Because Gene Dalton really had seen all outsiders as savages. He’d “rescued” Dalton from his birth parents, which is like “rescuing” a kid from a family voluntarily living off the grid.

“Anyway,” Dalton says, “these four snuck off, and the hostiles got them.”

“Killed them?”

“Took them. I found their camp. It was a week later, and it’d been long abandoned, but there was stuff there, from their packs. Personal stuff. Photos and mementos they’d brought from down south.”

“Things no one else would have wanted. And things they wouldn’t have left behind.”

He nods. “I found evidence of a struggle, too. Marks in the dirt. Blood. I followed the trail for a while; at some point, though, their captors realized they were leaving a trail and took steps to cover it. I lost it in a stream.”

“They deliberately covered their tracks. Which suggests a reasonable degree of intelligence. Are you sure it was hostiles?”

“Yeah.” He goes quiet for a moment. “I saw one of the captives. The woman. It was a year later. She … she’d become one of them. A hostile. She still wore some of the clothing she took, but it wasn’t more than rags. Her hair had been hacked off. One of her ears had blackened from frostbite. A couple of her fingers, too. It was … hard to take. I knew her. She’d been a biologist down south, and we used to talk about that. Just talk. She was nice. Smart and kind and nice. And when I met her in the forest? She attacked me. Hitting, biting, clawing. I thought I was going to have to shoot her. Later, I wondered if maybe I should have, if that wouldn’t have been—” He squeezes his eyes shut. “Fuck, I don’t mean that. I don’t. That’s not my decision to make. But seeing her like that, it was hard. What she’d been. What she’d become.”

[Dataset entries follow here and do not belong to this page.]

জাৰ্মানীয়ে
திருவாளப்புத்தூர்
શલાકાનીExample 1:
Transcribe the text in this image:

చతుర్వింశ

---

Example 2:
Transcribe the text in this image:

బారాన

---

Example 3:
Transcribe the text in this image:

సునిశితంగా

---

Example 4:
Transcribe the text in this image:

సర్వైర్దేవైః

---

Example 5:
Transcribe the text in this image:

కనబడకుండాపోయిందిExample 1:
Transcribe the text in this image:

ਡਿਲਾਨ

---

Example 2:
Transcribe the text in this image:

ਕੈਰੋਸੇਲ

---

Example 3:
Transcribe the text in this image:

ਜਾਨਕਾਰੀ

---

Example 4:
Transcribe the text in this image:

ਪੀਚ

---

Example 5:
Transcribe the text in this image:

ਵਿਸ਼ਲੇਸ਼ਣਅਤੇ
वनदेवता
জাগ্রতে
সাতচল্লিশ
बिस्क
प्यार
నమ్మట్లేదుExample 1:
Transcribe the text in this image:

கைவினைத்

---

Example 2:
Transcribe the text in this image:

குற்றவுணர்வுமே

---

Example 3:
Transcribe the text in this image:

I entwine my fingers with his, move against him, and stay close, listening to him breathe.

“How did she get that way?” I ask gently.

He looks at me.

“This is the question I’m trying to work out,” I say. “How do hostiles become hostile? Was she tormented and abused until she just lost her mind? Can that happen in a year? Someone like Nicole pulls through—mentally intact—and someone else doesn’t? And if so, then what about the others? The ones who captured her? How did they get that way?”

I tell him about my talk with Mathias. When I finish, he’s quiet. Then he says, “I never thought of it. Hostiles just … they are, you know. For me, there have always been hostiles in the woods. My parents—my birth parents—warned me about them from the time I was able to wander. Asking how they got that way would have been like asking why bears or cougars would attack if I got too close.”

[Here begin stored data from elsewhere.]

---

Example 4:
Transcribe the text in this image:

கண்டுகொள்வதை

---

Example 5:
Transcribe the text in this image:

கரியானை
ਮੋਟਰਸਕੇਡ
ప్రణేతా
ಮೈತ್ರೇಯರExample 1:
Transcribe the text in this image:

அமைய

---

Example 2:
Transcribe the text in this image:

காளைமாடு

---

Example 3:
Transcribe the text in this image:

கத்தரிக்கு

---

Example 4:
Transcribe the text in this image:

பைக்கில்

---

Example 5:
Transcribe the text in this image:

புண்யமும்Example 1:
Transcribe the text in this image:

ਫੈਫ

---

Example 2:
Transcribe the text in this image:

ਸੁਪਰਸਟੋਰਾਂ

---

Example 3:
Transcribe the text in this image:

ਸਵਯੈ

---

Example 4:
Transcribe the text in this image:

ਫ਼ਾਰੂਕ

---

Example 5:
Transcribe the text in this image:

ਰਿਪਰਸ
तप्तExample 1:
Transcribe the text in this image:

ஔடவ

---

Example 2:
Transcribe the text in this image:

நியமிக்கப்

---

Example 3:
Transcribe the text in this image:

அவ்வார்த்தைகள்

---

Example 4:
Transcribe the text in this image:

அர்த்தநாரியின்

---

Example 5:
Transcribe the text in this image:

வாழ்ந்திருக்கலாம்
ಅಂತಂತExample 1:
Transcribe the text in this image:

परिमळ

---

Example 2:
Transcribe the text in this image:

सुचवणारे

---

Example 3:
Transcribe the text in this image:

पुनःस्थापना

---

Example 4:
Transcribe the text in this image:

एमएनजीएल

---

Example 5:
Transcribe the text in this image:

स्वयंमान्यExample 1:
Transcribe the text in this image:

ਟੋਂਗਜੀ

“Just another kind of animal.”

“Yeah. Which they aren’t, and they weren’t born that way, so…” He turns onto his back. “I’m going to need to think about this.”

*

It’s the middle of the night when we wake to Kenny banging on Dalton’s door. Sutherland is conscious. Kenny takes the puppy to Petra’s while Dalton and I yank on clothes and hurry out.

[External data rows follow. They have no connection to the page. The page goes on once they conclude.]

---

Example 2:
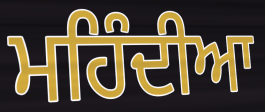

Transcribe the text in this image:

ਮਹਿੰਦੀਆ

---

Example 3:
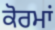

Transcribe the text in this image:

ਕੋਰਮਾਂ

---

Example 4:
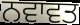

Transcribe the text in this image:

ਨਵਾਵਤ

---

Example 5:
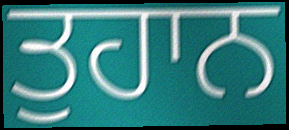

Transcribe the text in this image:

ਤੁਹਾਨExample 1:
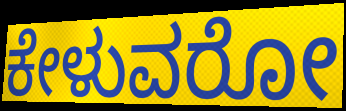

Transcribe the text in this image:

ಕೇಳುವರೋ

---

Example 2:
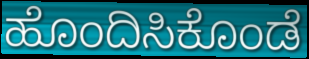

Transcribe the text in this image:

ಹೊಂದಿಸಿಕೊಂಡೆ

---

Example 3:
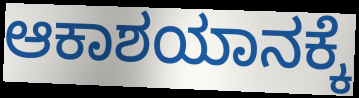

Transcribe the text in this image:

ಆಕಾಶಯಾನಕ್ಕೆ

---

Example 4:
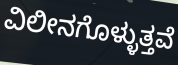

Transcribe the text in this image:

ವಿಲೀನಗೊಳ್ಳುತ್ತವೆ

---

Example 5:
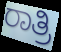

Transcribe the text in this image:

ರಾತ್ರಿ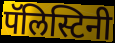
पॅलिस्टिनी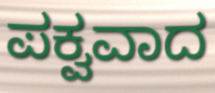
ಪಕ್ವವಾದ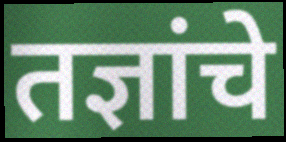
तज्ञांचे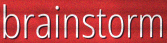
brainstorm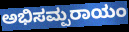
ಅಭಿಸಮ್ಪರಾಯಂ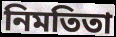
নিমতিতাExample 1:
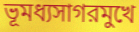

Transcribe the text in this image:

ভূমধ্যসাগরমুখে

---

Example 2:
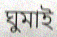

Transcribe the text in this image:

ঘুমাই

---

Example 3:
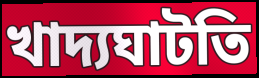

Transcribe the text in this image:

খাদ্যঘাটতি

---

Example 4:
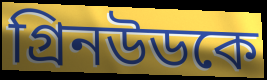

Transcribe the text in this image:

গ্রিনউডকে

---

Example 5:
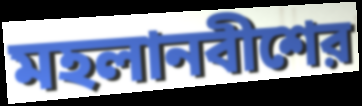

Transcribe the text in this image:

মহলানবীশের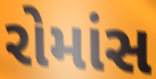
રોમાંસ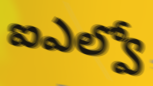
ఐఎల్వో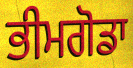
ਭੀਮਗੋਡਾ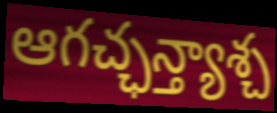
ఆగచ్ఛన్త్యాశ్చ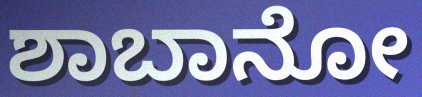
ಶಾಬಾನೋ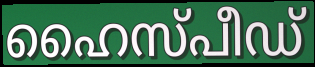
ഹൈസ്പീഡ്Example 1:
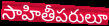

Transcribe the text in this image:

సాహితీపరులూ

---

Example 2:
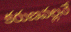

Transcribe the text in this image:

కరుణవల్లనే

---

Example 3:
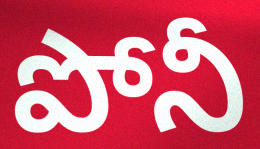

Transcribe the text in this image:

పోనీ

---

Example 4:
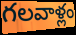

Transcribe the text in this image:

గలవాళ్లం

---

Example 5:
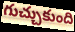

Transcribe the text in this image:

గుచ్చుకుందిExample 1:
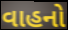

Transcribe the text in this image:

વાહનો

Sutherland is still groggy and feverish. Interviewing him in that state feels almost as cruel as interviewing Nicole, but it must be done. We manage to keep him awake long enough to get a semicoherent account.

After he ran from Rockton—“I can’t believe I was that stupid”—he’d heard us coming after him on the sleds and veered into the forest—“I wanted to get back to town on my own, figured I’d get in less trouble.” He’d been making his way in the direction of Rockton when someone hit him in the back of the head—“I never heard a thing. Just felt it and then everything went black.”